Always write status transitions through the actions — never raw SQL — so `refresh-signal` fires.
## Path 1 — Upload
### Chunked upload (large files)
1. UI calls `create-call` with `{ source: "upload", mediaKind, mediaFormat, title, folderId }`. Returns `{ id, uploadChunkUrl, uploadChunkUrlTemplate, abortUrl }`.
2. UI slices the file into chunks (typically 4–8 MB) and POSTs each to `/api/uploads/:callId/chunk?index=N&total=T&isFinal=0|1` with `Content-Type: application/octet-stream`.
3. On the last chunk (`isFinal=1`), the server triggers `finalize-call` which:
- Concatenates chunks (from framework storage if available, else from `application_state` stashes).
- Uploads the assembled blob via `@agent-native/core/storage` (`uploadFile`). In dev with no storage provider, it stashes the base64 bytes under `call-blob-<id>` in application state and points `media_url` at `/api/call-media/:callId`.
- Sets `calls.status = "processing"`, populates `media_url`, `duration_ms`, `width`, `height`, `mediaFormat`.
- Kicks off `request-transcript` (fire and forget).
4. The UI can also explicitly POST to `/api/uploads/:callId/complete` to trigger finalize without waiting for the last chunk.
### Direct upload (small files)
For small files where chunking is overkill, POST the whole file to `/api/uploads/direct` with `X-Call-Id` (optional — server will create) and `Content-Type: <mime>`. Server writes a single "chunk" + finalizes. Same status machine.

#### [DATASET EXCERPT]
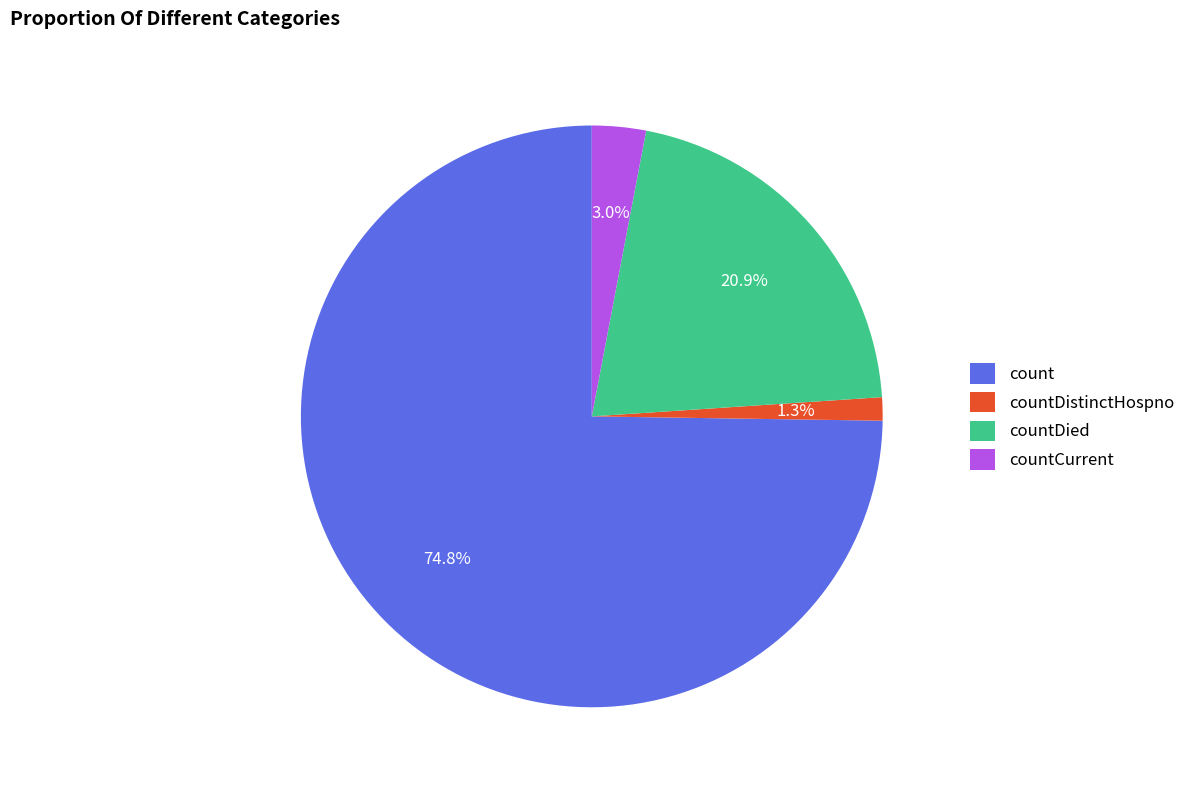

The countDied slice represents 21% of the pie. True or false?

True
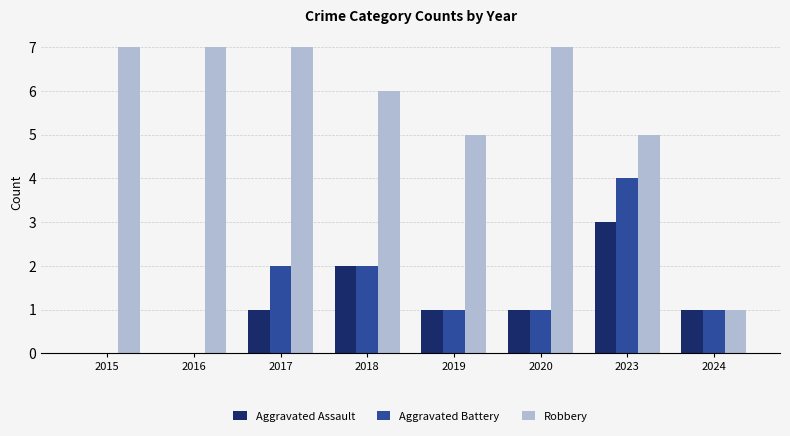

What is the sum of all Robbery values?

45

#### [WHAT TO PRODUCE]
Please proceed with the upload-path documentation from where it stops, in the same style.

#### [WRITTEN RESPONSE]
## Path 2 — Browser recorder
The recorder is a **UI gesture**. The agent can `navigate --view=upload` but cannot start `MediaRecorder` without a user click — permission + user-activation must come from a direct user action.
Flow:
1. User clicks Record on `/upload`. UI calls `navigator.mediaDevices.getUserMedia({ audio, video })` (audio default; video optional when the user toggles "with webcam").
2. UI calls `create-call` with `{ source: "browser", mediaKind: video ? "video" : "audio", mediaFormat: "webm" }`.
3. `new MediaRecorder(stream, { mimeType: "audio/webm;codecs=opus" })` (or `video/webm;codecs=vp9,opus` for video). `timeslice: 2000`.
4. Each `ondataavailable` POSTs to `/api/uploads/:callId/chunk`.
5. On stop, POST `/api/uploads/:callId/complete`.
Pause / resume: keep the same `MediaRecorder` instance; do not tear down the stream (re-permission would re-prompt).
## Path 3 — Meeting bot (Recall.ai)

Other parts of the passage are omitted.